LNG Alliance to take FID on India LNG project by Dec: Interview
Singapore-based LNG Alliance is expected to take the final investment decision (FID) on the recently announced India LNG import terminal project by December this year, LNG Alliance CEO Muthu Chezhian tells NGW.
“We are aiming for the FID around December of this year. It is an early-stage project, so maybe the timeline could slip by a month or so. But we are confident of having a decision within a year,” says Chezhian.
LNG Alliance, together with the government of Karnataka, has proposed to develop an LNG import terminal in Mangalore, with an initial capacity of 4mn metric tons/year that could be later expanded to 8mn mt/yr in line with projected demand growth over the next twenty years.
In addition, this import and regasification terminal will also have an ISO LNG containerisation and LNG truck loading facility for serving the industrial and transportation sector. This will also be India's first dedicated LNG bunkering facility that will provide LNG as fuel for ships and bunkering shuttles operating off the west coast of India.
The memorandum of understanding with the government of Karnataka to develop the terminal was signed in July last year and was followed by a cooperation agreement in December.
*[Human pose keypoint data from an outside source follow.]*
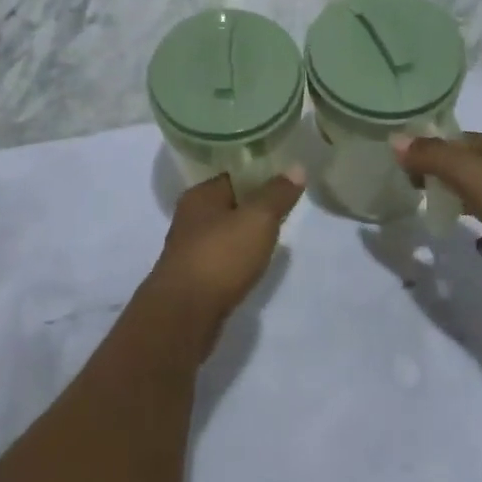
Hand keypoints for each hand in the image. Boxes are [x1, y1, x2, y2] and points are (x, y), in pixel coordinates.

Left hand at [142, 169, 303, 350]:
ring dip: (243, 236)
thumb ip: (277, 194)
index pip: (233, 176)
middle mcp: (189, 217)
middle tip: (283, 211)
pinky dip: (235, 260)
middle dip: (252, 208)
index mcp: (200, 194)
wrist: (184, 315)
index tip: (283, 183)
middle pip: (227, 204)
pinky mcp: (191, 279)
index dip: (258, 176)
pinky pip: (219, 259)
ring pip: (223, 233)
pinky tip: (251, 267)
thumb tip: (296, 167)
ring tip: (271, 240)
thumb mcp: (258, 219)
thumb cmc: (221, 256)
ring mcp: (188, 249)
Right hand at [391, 133, 481, 313]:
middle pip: (474, 167)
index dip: (432, 148)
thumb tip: (396, 141)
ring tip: (434, 212)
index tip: (404, 164)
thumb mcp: (471, 172)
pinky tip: (475, 246)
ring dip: (464, 202)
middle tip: (413, 189)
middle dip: (444, 174)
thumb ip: (432, 156)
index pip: (462, 139)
Chezhian says that the floating storage and regasification unit (FSRU) selection process will begin in February this year while the relevant EPC contracts will be awarded by November 2022.
“We plan to lease the FSRU and expect the FSRU to arrive at the terminal by September 2024 and the first gas is expected after a month’s time, say around October 2024,” says Cheryl Goh, the executive director of LNG Alliance.
LNG Alliance intends to invest approximately $290mn dollars to develop, construct, and operate the terminal.
“As part of this agreement, LNG Alliance will develop a tolling fee based floating LNG import terminal. This terminal will also be open for third party access and will provide the most competitive tolling rates in India, based on the LNG sourced from our supply partners," says Chezhian.
The terminal will have eight truck-loading bays and each bay will be able to load 10 containers daily. “The terminal can easily load 80 LNG containers every day. We can easily double that if the operations are streamlined,” adds Goh.
Strong demand potential
The Karnataka state is a fast-growing economy in southern India with a robust industrial base. When it comes to the gas supply-demand situation, the state is extremely well-positioned, Goh says.
The captive natural gas demand in Karnataka will be served through a combination of pipeline gas supply and virtual pipeline supply using LNG trucks, with almost 60% of the offtake planned to be allocated to India’s national energy companies and the remaining 40% of the tolling capacity to be allocated to the CGD licensees from Karnataka and the hinterland regions of south India.
“The strong regional demand for natural gas and LNG, combined with the active support from the state government of Karnataka, with their streamlined and transparent business processes and with the investment-friendly business climate in Karnataka, we are confident and committed to making the first LNG available in Karnataka by 2024 and contributing to the decarbonisation plans of India,” says Chezhian.